* _EXERCISE BRIEF_
Rewrite the data below, substituting "key" for every "legend" and leaving all other text unchanged.

━━━━━ INPUT FOR THIS TASK

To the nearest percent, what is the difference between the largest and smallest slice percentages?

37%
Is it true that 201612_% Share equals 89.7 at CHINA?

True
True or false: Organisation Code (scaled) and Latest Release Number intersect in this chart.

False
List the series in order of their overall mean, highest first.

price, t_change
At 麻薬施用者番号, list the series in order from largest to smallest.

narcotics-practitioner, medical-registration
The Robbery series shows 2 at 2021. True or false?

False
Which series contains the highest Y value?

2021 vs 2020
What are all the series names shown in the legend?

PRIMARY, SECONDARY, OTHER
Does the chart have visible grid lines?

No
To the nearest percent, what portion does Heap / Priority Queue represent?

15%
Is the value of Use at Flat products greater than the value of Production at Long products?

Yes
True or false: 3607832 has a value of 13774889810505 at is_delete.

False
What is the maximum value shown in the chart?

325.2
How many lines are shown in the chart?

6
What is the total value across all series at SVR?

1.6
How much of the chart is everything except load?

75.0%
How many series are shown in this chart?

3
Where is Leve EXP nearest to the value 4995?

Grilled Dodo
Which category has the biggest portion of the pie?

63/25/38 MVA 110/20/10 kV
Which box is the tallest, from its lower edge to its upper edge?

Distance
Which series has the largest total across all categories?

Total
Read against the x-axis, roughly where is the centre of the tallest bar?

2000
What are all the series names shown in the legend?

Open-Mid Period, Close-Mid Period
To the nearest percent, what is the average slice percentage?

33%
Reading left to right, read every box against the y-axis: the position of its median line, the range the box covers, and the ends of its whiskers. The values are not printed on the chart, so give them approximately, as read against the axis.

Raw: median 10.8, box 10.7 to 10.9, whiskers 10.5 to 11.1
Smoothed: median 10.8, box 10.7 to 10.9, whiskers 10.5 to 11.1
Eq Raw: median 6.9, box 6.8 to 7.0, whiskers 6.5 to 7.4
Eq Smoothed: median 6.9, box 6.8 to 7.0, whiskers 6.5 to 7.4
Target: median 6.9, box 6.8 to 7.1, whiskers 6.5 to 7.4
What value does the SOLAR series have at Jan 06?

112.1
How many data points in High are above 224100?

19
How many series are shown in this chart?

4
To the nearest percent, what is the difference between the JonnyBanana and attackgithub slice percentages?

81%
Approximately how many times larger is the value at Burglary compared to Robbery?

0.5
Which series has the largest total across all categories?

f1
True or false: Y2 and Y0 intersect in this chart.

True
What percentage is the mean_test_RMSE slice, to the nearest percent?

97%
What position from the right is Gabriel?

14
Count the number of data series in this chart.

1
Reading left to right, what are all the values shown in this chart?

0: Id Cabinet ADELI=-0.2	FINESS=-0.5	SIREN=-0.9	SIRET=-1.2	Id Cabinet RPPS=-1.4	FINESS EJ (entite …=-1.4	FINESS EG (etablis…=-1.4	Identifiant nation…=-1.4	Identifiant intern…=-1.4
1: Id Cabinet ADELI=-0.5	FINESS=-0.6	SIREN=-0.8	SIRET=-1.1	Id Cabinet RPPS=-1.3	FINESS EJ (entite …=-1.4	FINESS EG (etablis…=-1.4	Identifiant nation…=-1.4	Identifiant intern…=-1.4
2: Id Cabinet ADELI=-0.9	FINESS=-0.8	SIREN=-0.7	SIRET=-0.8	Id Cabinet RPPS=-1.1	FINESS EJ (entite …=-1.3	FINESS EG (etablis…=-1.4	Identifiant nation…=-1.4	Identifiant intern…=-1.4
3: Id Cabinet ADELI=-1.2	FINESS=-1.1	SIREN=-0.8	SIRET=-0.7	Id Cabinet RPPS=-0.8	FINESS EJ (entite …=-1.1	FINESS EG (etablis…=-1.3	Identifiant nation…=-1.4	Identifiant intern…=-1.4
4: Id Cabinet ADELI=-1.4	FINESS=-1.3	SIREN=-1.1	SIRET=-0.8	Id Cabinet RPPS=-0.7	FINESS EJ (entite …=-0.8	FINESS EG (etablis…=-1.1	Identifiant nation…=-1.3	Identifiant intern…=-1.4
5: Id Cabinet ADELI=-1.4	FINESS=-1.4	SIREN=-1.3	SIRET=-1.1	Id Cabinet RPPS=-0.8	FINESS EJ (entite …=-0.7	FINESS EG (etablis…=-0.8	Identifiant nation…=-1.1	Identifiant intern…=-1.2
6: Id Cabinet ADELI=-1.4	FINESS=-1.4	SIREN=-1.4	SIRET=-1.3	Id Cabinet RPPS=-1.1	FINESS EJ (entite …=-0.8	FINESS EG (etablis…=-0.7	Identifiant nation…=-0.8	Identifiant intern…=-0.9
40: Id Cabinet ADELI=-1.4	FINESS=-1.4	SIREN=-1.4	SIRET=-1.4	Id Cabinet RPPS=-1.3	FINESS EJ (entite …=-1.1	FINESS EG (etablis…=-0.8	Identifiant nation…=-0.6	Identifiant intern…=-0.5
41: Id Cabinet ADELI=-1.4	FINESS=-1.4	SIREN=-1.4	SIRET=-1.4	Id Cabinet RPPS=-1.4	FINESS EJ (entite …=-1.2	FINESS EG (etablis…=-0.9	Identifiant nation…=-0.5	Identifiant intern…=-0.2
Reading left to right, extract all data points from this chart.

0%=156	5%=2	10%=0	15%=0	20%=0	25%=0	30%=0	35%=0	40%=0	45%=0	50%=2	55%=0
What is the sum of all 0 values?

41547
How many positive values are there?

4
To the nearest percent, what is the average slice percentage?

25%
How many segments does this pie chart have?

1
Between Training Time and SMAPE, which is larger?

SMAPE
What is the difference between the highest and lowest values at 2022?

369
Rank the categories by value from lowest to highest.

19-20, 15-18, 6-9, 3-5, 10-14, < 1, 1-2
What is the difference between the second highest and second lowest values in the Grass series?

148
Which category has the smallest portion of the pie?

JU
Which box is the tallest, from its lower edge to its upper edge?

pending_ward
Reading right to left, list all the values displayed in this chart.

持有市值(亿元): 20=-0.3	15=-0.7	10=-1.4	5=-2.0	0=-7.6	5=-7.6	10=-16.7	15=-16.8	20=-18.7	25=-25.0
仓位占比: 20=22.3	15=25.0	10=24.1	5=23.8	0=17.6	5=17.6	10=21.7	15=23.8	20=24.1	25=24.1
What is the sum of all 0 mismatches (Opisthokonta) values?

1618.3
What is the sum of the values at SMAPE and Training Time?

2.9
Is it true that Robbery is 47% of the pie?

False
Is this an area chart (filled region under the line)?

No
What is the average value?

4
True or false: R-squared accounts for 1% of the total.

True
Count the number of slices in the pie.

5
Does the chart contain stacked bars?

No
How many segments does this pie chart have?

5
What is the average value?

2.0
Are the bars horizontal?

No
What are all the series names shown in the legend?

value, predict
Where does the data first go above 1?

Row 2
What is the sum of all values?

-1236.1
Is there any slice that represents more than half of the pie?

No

━━━━━━━━━━

* _ANSWER BELOW_
To the nearest percent, what is the difference between the largest and smallest slice percentages?

37%
Is it true that 201612_% Share equals 89.7 at CHINA?

True
True or false: Organisation Code (scaled) and Latest Release Number intersect in this chart.

False
List the series in order of their overall mean, highest first.

price, t_change
At 麻薬施用者番号, list the series in order from largest to smallest.

narcotics-practitioner, medical-registration
The Robbery series shows 2 at 2021. True or false?

False
Which series contains the highest Y value?

2021 vs 2020
What are all the series names shown in the key?

PRIMARY, SECONDARY, OTHER
Does the chart have visible grid lines?

No
To the nearest percent, what portion does Heap / Priority Queue represent?

15%
Is the value of Use at Flat products greater than the value of Production at Long products?

Yes
True or false: 3607832 has a value of 13774889810505 at is_delete.

False
What is the maximum value shown in the chart?

325.2
How many lines are shown in the chart?

6
What is the total value across all series at SVR?

1.6
How much of the chart is everything except load?

75.0%
How many series are shown in this chart?

3
Where is Leve EXP nearest to the value 4995?

Grilled Dodo
Which category has the biggest portion of the pie?

63/25/38 MVA 110/20/10 kV
Which box is the tallest, from its lower edge to its upper edge?

Distance
Which series has the largest total across all categories?

Total
Read against the x-axis, roughly where is the centre of the tallest bar?

2000
What are all the series names shown in the key?

Open-Mid Period, Close-Mid Period
To the nearest percent, what is the average slice percentage?

33%
Reading left to right, read every box against the y-axis: the position of its median line, the range the box covers, and the ends of its whiskers. The values are not printed on the chart, so give them approximately, as read against the axis.

Raw: median 10.8, box 10.7 to 10.9, whiskers 10.5 to 11.1
Smoothed: median 10.8, box 10.7 to 10.9, whiskers 10.5 to 11.1
Eq Raw: median 6.9, box 6.8 to 7.0, whiskers 6.5 to 7.4
Eq Smoothed: median 6.9, box 6.8 to 7.0, whiskers 6.5 to 7.4
Target: median 6.9, box 6.8 to 7.1, whiskers 6.5 to 7.4
What value does the SOLAR series have at Jan 06?

112.1
How many data points in High are above 224100?

19
How many series are shown in this chart?

4
To the nearest percent, what is the difference between the JonnyBanana and attackgithub slice percentages?

81%
Approximately how many times larger is the value at Burglary compared to Robbery?

0.5
Which series has the largest total across all categories?

f1
True or false: Y2 and Y0 intersect in this chart.

True
What percentage is the mean_test_RMSE slice, to the nearest percent?

97%
What position from the right is Gabriel?

14
Count the number of data series in this chart.

1
Reading left to right, what are all the values shown in this chart?

0: Id Cabinet ADELI=-0.2	FINESS=-0.5	SIREN=-0.9	SIRET=-1.2	Id Cabinet RPPS=-1.4	FINESS EJ (entite …=-1.4	FINESS EG (etablis…=-1.4	Identifiant nation…=-1.4	Identifiant intern…=-1.4
1: Id Cabinet ADELI=-0.5	FINESS=-0.6	SIREN=-0.8	SIRET=-1.1	Id Cabinet RPPS=-1.3	FINESS EJ (entite …=-1.4	FINESS EG (etablis…=-1.4	Identifiant nation…=-1.4	Identifiant intern…=-1.4
2: Id Cabinet ADELI=-0.9	FINESS=-0.8	SIREN=-0.7	SIRET=-0.8	Id Cabinet RPPS=-1.1	FINESS EJ (entite …=-1.3	FINESS EG (etablis…=-1.4	Identifiant nation…=-1.4	Identifiant intern…=-1.4
3: Id Cabinet ADELI=-1.2	FINESS=-1.1	SIREN=-0.8	SIRET=-0.7	Id Cabinet RPPS=-0.8	FINESS EJ (entite …=-1.1	FINESS EG (etablis…=-1.3	Identifiant nation…=-1.4	Identifiant intern…=-1.4
4: Id Cabinet ADELI=-1.4	FINESS=-1.3	SIREN=-1.1	SIRET=-0.8	Id Cabinet RPPS=-0.7	FINESS EJ (entite …=-0.8	FINESS EG (etablis…=-1.1	Identifiant nation…=-1.3	Identifiant intern…=-1.4
5: Id Cabinet ADELI=-1.4	FINESS=-1.4	SIREN=-1.3	SIRET=-1.1	Id Cabinet RPPS=-0.8	FINESS EJ (entite …=-0.7	FINESS EG (etablis…=-0.8	Identifiant nation…=-1.1	Identifiant intern…=-1.2
6: Id Cabinet ADELI=-1.4	FINESS=-1.4	SIREN=-1.4	SIRET=-1.3	Id Cabinet RPPS=-1.1	FINESS EJ (entite …=-0.8	FINESS EG (etablis…=-0.7	Identifiant nation…=-0.8	Identifiant intern…=-0.9
40: Id Cabinet ADELI=-1.4	FINESS=-1.4	SIREN=-1.4	SIRET=-1.4	Id Cabinet RPPS=-1.3	FINESS EJ (entite …=-1.1	FINESS EG (etablis…=-0.8	Identifiant nation…=-0.6	Identifiant intern…=-0.5
41: Id Cabinet ADELI=-1.4	FINESS=-1.4	SIREN=-1.4	SIRET=-1.4	Id Cabinet RPPS=-1.4	FINESS EJ (entite …=-1.2	FINESS EG (etablis…=-0.9	Identifiant nation…=-0.5	Identifiant intern…=-0.2
Reading left to right, extract all data points from this chart.

0%=156	5%=2	10%=0	15%=0	20%=0	25%=0	30%=0	35%=0	40%=0	45%=0	50%=2	55%=0
What is the sum of all 0 values?

41547
How many positive values are there?

4
To the nearest percent, what is the average slice percentage?

25%
How many segments does this pie chart have?

1
Between Training Time and SMAPE, which is larger?

SMAPE
What is the difference between the highest and lowest values at 2022?

369
Rank the categories by value from lowest to highest.

19-20, 15-18, 6-9, 3-5, 10-14, < 1, 1-2
What is the difference between the second highest and second lowest values in the Grass series?

148
Which category has the smallest portion of the pie?

JU
Which box is the tallest, from its lower edge to its upper edge?

pending_ward
Reading right to left, list all the values displayed in this chart.

持有市值(亿元): 20=-0.3	15=-0.7	10=-1.4	5=-2.0	0=-7.6	5=-7.6	10=-16.7	15=-16.8	20=-18.7	25=-25.0
仓位占比: 20=22.3	15=25.0	10=24.1	5=23.8	0=17.6	5=17.6	10=21.7	15=23.8	20=24.1	25=24.1
What is the sum of all 0 mismatches (Opisthokonta) values?

1618.3
What is the sum of the values at SMAPE and Training Time?

2.9
Is it true that Robbery is 47% of the pie?

False
Is this an area chart (filled region under the line)?

No
What is the average value?

4
True or false: R-squared accounts for 1% of the total.

True
Count the number of slices in the pie.

5
Does the chart contain stacked bars?

No
How many segments does this pie chart have?

5
What is the average value?

2.0
Are the bars horizontal?

No
What are all the series names shown in the key?

value, predict
Where does the data first go above 1?

Row 2
What is the sum of all values?

-1236.1
Is there any slice that represents more than half of the pie?

No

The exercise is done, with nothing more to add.